The problem is that this “autonomy” theory has no limiting principle. If the law can never compel me to do anything against my will, then society falls apart.
What They’re Really Saying
It’s important to take people at their word, and to take their arguments seriously. But it’s also useful to read between the lines to see what they’re really saying, even if unconsciously.
Freedom for me, servitude for you – It’s funny that pro-abortion advocates never seem to have a problem with compelling me to pay for abortion through my taxes, or forcing doctors to refer for abortions, or requiring employers to cover it in their health insurance.
Who’s the slave? – Nor do pro-abortion advocates have a problem with saying that the unborn child is tantamount to the mother’s property. After all, they’re saying that she can dispose of the unborn child at will, and she can’t be held legally accountable for any act of violence against the child. That’s exactly like the slave laws before the Civil War, which the Thirteenth Amendment swept away.
Abortion really is a form of birth control – Listen carefully to the words they actually say. They usually use the phrase “forced childbirth” or “forced childbearing”. They stay away from “forced pregnancy”, which is usually understood as an egregious human rights violation where a woman is raped in wartime, or used as a breeder for slaves, or forced to marry against her will.
This implicitly concedes that it’s not the pregnancy per se that they abhor. They want to prevent the baby from developing normally and being born – that’s birth control in its purest form.
We’re desperate – Relying on the Thirteenth Amendment to justify abortion is really raising the intellectual white flag. It’s an admission that you have no coherent argument except “the constitution means whatever I want it to”. This has been dressed up in names like “living constitutionalism”. But it’s really not legal reasoning, it’s magical thinking.

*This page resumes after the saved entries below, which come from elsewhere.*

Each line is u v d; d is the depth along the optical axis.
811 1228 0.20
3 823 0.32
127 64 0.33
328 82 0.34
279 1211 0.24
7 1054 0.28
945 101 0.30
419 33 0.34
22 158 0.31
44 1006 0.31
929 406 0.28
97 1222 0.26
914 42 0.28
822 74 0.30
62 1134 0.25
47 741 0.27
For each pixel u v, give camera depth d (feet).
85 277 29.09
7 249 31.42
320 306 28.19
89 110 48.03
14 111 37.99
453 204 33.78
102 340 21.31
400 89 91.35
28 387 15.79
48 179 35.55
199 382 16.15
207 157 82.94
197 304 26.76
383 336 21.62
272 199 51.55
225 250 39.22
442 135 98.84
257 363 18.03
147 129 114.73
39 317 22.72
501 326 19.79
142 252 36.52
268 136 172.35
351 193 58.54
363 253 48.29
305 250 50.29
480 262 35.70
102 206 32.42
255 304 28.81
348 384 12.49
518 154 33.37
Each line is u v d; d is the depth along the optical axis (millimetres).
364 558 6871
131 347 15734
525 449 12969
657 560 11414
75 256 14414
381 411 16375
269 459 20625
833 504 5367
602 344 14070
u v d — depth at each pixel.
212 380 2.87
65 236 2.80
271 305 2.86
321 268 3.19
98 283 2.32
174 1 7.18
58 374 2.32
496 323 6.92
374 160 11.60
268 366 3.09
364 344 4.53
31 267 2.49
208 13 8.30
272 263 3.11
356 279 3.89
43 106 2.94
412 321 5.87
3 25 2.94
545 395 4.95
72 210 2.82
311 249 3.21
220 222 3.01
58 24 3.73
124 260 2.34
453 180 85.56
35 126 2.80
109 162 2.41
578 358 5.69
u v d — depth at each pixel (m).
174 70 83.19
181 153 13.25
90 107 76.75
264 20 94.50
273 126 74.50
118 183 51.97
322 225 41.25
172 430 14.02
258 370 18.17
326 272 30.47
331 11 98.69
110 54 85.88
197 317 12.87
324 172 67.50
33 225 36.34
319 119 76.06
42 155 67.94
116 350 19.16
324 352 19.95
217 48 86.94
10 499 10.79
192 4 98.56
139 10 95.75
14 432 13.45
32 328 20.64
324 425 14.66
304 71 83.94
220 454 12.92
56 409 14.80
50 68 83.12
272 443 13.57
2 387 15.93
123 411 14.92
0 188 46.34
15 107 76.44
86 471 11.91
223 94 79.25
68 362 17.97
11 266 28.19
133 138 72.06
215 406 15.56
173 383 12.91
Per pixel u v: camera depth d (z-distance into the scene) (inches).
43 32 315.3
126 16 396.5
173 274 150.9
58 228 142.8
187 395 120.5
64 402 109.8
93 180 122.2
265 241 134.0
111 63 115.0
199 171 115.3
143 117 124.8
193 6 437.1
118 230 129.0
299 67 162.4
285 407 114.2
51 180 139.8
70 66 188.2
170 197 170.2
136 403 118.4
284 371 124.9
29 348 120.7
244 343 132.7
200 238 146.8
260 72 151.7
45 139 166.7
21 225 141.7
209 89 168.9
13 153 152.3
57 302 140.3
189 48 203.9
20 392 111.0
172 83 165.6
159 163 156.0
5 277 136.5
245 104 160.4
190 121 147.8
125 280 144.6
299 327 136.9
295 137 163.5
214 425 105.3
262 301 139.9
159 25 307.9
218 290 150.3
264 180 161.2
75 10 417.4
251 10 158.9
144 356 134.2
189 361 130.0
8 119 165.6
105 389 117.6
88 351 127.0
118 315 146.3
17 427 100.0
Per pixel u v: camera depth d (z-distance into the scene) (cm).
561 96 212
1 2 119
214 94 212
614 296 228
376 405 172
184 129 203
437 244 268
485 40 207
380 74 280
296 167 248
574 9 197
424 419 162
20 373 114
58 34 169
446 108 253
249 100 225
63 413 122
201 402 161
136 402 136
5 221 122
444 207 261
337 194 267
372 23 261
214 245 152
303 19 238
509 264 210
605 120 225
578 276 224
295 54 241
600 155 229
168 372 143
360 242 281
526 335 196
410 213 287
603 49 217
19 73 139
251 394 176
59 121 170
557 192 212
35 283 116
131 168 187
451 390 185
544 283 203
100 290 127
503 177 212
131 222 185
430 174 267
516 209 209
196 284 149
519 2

The Great Concession – Fetal Personhood
One of the ironies of the pro-abortion Thirteenth Amendment argument is that it actually undermines everything they stand for.
One of the bedrock principles of pro-abortion legal thinking is that an unborn child is not a “person” within the meaning of the law. If you’re not a “person”, then you have no rights that born people are bound to respect and that the law is bound to protect.
By the way, that last sentence is a close paraphrase of the Supreme Court’s holding in Dred Scott v. Sandford which excluded African-Americans from the protections of the law. That’s not a coincidence
But here’s the catch. If you’re using the Thirteenth Amendment, and a person is a slave or is in involuntary servitude, then you also have to have a “master”. That’s the person who owns you or who can compel you to work for them.
Note that word I used – “person”. If you’re not a person, you can’t be a “master”, because a non-person has no legal rights. It can’t be the government – they have nothing to do with your pregnancy. Only a person who is in a direct relationship with another person can own a slave.
So if you’re going to compare pregnancy to slavery, then the only one who can be the “master” is the unborn child.
That means that they’re conceding that the unborn child is a “person”. So she does indeed have rights that born people are bound to respect, and that the law is bound to protect.
That’s what we’ve been arguing for, all along. It’s the ultimate goal of our movement. By making this argument, the pro-abortion advocates are admitting that they really believe it too. They’re not willing to say that. But we are.